Мне вдруг стало тоскливо, а потом страшно. Я почувствовал, что тоска эта не моя, она откуда-то из глубины вот этого маленького человечка. Маленького снаружи, но огромного, мощного внутри. Настолько, что мой внутренний Вис не достал бы и до колена этого гиганта.
— Извини-извини, Вис! — Лан встрепенулся и чужая тоска, накрывшая меня так неожиданно, исчезла. — С возрастом объединенная матрица слишком уж разрастается. Не настолько, чтобы заметить… Его… но вполне, чтобы покрыть и видеть матрицы других людей. Мы иногда забываем об этом.
— Вы можете видеть, что думают и чувствуют другие люди, совсем чужие, не родные?!
— До какой-то степени. Совсем чужих — нет, не можем. Но иногда забудешься и вдруг смотришь, коллега начинает думать как мы, настроение перенимает, схватывает все с полуслова… Вот, значит опять забыли про блоки и накрыли своей матрицей. Ругаешься про себя и втягиваешь.
— У всех с возрастом матрица растет?
— Не в возрасте дело. Точнее, не только в возрасте. Семья должна быть семьей. Настоящей. Даже после слияния не все семьи становятся настоящими. Увы. Но если повезет, то… Когда у вас солнце садится? Я хочу посмотреть закат прямо отсюда, с океана.
— Уже скоро…
Солнце слабело, жара спадала, а мы тихо сидели и смотрели на океан. Казалось, даже Лан перестал на время слагать матрицу и сейчас, пусть и на несколько минут, был один. Но, похоже, это только показалось, потому что Лан вдруг сказал:
— Нам хорошо с тобой, Вис. Мы не против вашего единства с дочкой.
— Вам грустно из-за этого? Говорят, женатые дети перестают слагать матрицу с родителями.
— Не всегда. Грустно нам?.. Пожалуй. Особенно той нашей части, что когда-то была женщиной. А что чувствуют твои родители?
— Не знаю, они закрываются, когда испытывают эмоции, которых, как они считают, не стоит ощущать детям.

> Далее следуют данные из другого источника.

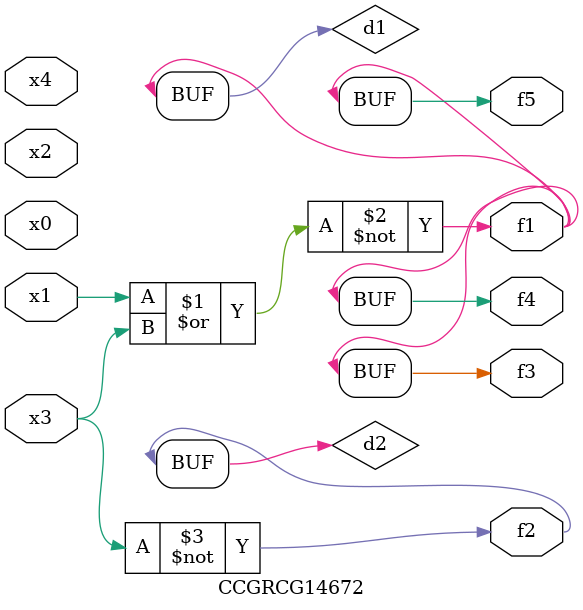
<source format=v>
module CCGRCG14672(
	input x0, x1, x2, x3, x4,
	output f1, f2, f3, f4, f5
);

	wire d1, d2;

	nor (d1, x1, x3);
	not (d2, x3);
	assign f1 = d1;
	assign f2 = d2;
	assign f3 = d1;
	assign f4 = d1;
	assign f5 = d1;
endmodule

</source>
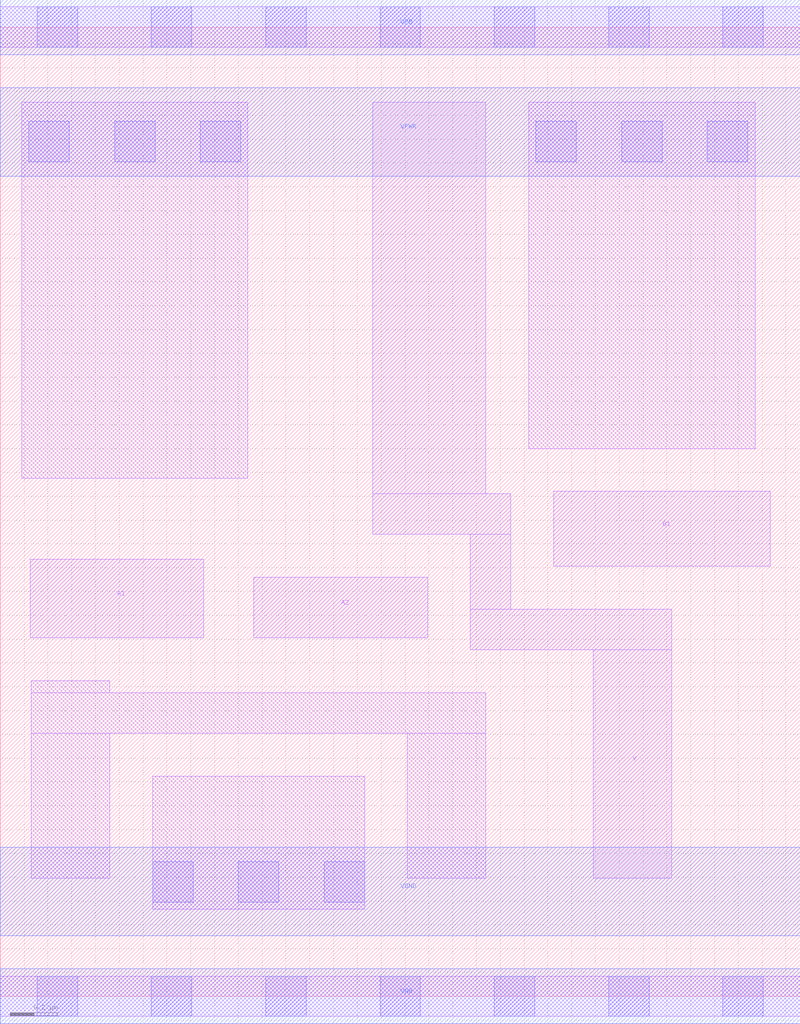
<source format=lef>
# Copyright 2020 The SkyWater PDK Authors
#
# Licensed under the Apache License, Version 2.0 (the "License");
# you may not use this file except in compliance with the License.
# You may obtain a copy of the License at
#
#     https://www.apache.org/licenses/LICENSE-2.0
#
# Unless required by applicable law or agreed to in writing, software
# distributed under the License is distributed on an "AS IS" BASIS,
# WITHOUT WARRANTIES OR CONDITIONS OF ANY KIND, either express or implied.
# See the License for the specific language governing permissions and
# limitations under the License.
#
# SPDX-License-Identifier: Apache-2.0

VERSION 5.5 ;
NAMESCASESENSITIVE ON ;
BUSBITCHARS "[]" ;
DIVIDERCHAR "/" ;
MACRO sky130_fd_sc_hvl__o21ai_1
  CLASS CORE ;
  SOURCE USER ;
  ORIGIN  0.000000  0.000000 ;
  SIZE  3.360000 BY  4.070000 ;
  SYMMETRY X Y ;
  SITE unithv ;
  PIN A1
    ANTENNAGATEAREA  1.125000 ;
    DIRECTION INPUT ;
    USE SIGNAL ;
    PORT
      LAYER li1 ;
        RECT 0.125000 1.505000 0.855000 1.835000 ;
    END
  END A1
  PIN A2
    ANTENNAGATEAREA  1.125000 ;
    DIRECTION INPUT ;
    USE SIGNAL ;
    PORT
      LAYER li1 ;
        RECT 1.065000 1.505000 1.795000 1.760000 ;
    END
  END A2
  PIN B1
    ANTENNAGATEAREA  1.125000 ;
    DIRECTION INPUT ;
    USE SIGNAL ;
    PORT
      LAYER li1 ;
        RECT 2.325000 1.805000 3.235000 2.120000 ;
    END
  END B1
  PIN Y
    ANTENNADIFFAREA  0.633750 ;
    DIRECTION OUTPUT ;
    USE SIGNAL ;
    PORT
      LAYER li1 ;
        RECT 1.565000 1.940000 2.145000 2.110000 ;
        RECT 1.565000 2.110000 2.040000 3.755000 ;
        RECT 1.975000 1.455000 2.820000 1.625000 ;
        RECT 1.975000 1.625000 2.145000 1.940000 ;
        RECT 2.490000 0.495000 2.820000 1.455000 ;
    END
  END Y
  PIN VGND
    DIRECTION INOUT ;
    USE GROUND ;
    PORT
      LAYER met1 ;
        RECT 0.000000 0.255000 3.360000 0.625000 ;
    END
  END VGND
  PIN VNB
    DIRECTION INOUT ;
    USE GROUND ;
    PORT
      LAYER met1 ;
        RECT 0.000000 -0.115000 3.360000 0.115000 ;
    END
  END VNB
  PIN VPB
    DIRECTION INOUT ;
    USE POWER ;
    PORT
      LAYER met1 ;
        RECT 0.000000 3.955000 3.360000 4.185000 ;
    END
  END VPB
  PIN VPWR
    DIRECTION INOUT ;
    USE POWER ;
    PORT
      LAYER met1 ;
        RECT 0.000000 3.445000 3.360000 3.815000 ;
    END
  END VPWR
  OBS
    LAYER li1 ;
      RECT 0.000000 -0.085000 3.360000 0.085000 ;
      RECT 0.000000  3.985000 3.360000 4.155000 ;
      RECT 0.090000  2.175000 1.040000 3.755000 ;
      RECT 0.130000  0.495000 0.460000 1.105000 ;
      RECT 0.130000  1.105000 2.040000 1.275000 ;
      RECT 0.130000  1.275000 0.460000 1.325000 ;
      RECT 0.640000  0.365000 1.530000 0.925000 ;
      RECT 1.710000  0.495000 2.040000 1.105000 ;
      RECT 2.220000  2.300000 3.170000 3.755000 ;
    LAYER mcon ;
      RECT 0.120000  3.505000 0.290000 3.675000 ;
      RECT 0.155000 -0.085000 0.325000 0.085000 ;
      RECT 0.155000 -0.085000 0.325000 0.085000 ;
      RECT 0.155000  3.985000 0.325000 4.155000 ;
      RECT 0.155000  3.985000 0.325000 4.155000 ;
      RECT 0.480000  3.505000 0.650000 3.675000 ;
      RECT 0.635000 -0.085000 0.805000 0.085000 ;
      RECT 0.635000 -0.085000 0.805000 0.085000 ;
      RECT 0.635000  3.985000 0.805000 4.155000 ;
      RECT 0.635000  3.985000 0.805000 4.155000 ;
      RECT 0.640000  0.395000 0.810000 0.565000 ;
      RECT 0.840000  3.505000 1.010000 3.675000 ;
      RECT 1.000000  0.395000 1.170000 0.565000 ;
      RECT 1.115000 -0.085000 1.285000 0.085000 ;
      RECT 1.115000 -0.085000 1.285000 0.085000 ;
      RECT 1.115000  3.985000 1.285000 4.155000 ;
      RECT 1.115000  3.985000 1.285000 4.155000 ;
      RECT 1.360000  0.395000 1.530000 0.565000 ;
      RECT 1.595000 -0.085000 1.765000 0.085000 ;
      RECT 1.595000 -0.085000 1.765000 0.085000 ;
      RECT 1.595000  3.985000 1.765000 4.155000 ;
      RECT 1.595000  3.985000 1.765000 4.155000 ;
      RECT 2.075000 -0.085000 2.245000 0.085000 ;
      RECT 2.075000 -0.085000 2.245000 0.085000 ;
      RECT 2.075000  3.985000 2.245000 4.155000 ;
      RECT 2.075000  3.985000 2.245000 4.155000 ;
      RECT 2.250000  3.505000 2.420000 3.675000 ;
      RECT 2.555000 -0.085000 2.725000 0.085000 ;
      RECT 2.555000 -0.085000 2.725000 0.085000 ;
      RECT 2.555000  3.985000 2.725000 4.155000 ;
      RECT 2.555000  3.985000 2.725000 4.155000 ;
      RECT 2.610000  3.505000 2.780000 3.675000 ;
      RECT 2.970000  3.505000 3.140000 3.675000 ;
      RECT 3.035000 -0.085000 3.205000 0.085000 ;
      RECT 3.035000 -0.085000 3.205000 0.085000 ;
      RECT 3.035000  3.985000 3.205000 4.155000 ;
      RECT 3.035000  3.985000 3.205000 4.155000 ;
  END
END sky130_fd_sc_hvl__o21ai_1
END LIBRARY

</source>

— Да?.. Как необычно. У нас так не принято.
— Кроме того, я давно уже без усилий не могу слагать с ними матрицу, поэтому, думаю, они только рады за меня. За нас то есть.
Лан как-то грустно и беспомощно улыбнулся, но ничего не сказал. Снова повисло молчание, которое здесь, посреди океана не тяготило и могло тянуться вечно, если бы не мое желание говорить. Лан — мудрый, чем-то похож на моего Старика, только серьезнее. И уж точно никогда бы не скинул меня с катамарана, даже если бы это было полезно для чего-то. Когда говоришь с мудрыми людьми, они удивительно отражают то, что сам увидеть не в силах. Это я знал по опыту, от того и не дал затянуться предзакатной тишине.
— А вы любите свою жену? — начал я, но тут же понял бессмысленность вопроса. Как можно любить или не любить часть себя? Поэтому исправился: — Вы любили жену тогда, еще до обряда?
— А ты любишь Лату? — спросил Лан, и мне в его вопросе почудилась насмешка.
— Не знаю, — я пожал плечами. Конечно, хотелось для простоты ответить «люблю», но как-то неприятно было говорить слова, которые не отражались внутри. Да еще человеку, который при желании мог чувствовать твою матрицу. — А что такое любить?
— Не знаю. Просто все теперь носятся с этим словом. Думаю, если тебе нужна любовь, то ты не там ищешь. Нет ее в слиянии. Для любви гораздо больше подходит нынешнее осознанное одиночество. Когда эмоции и гормоны заменяют душевную близость. Когда есть четкие инструкции, когда и как менять почти-супругов, чтобы сохранялись приятные ощущения любви, когда заводить детей и когда сдавать их в интернат. Все эти эмоции первых встреч и иллюзии новизны и свежести. Возвышенные мечтания возбужденного ума, неизбежно разбиваемые о живого человека…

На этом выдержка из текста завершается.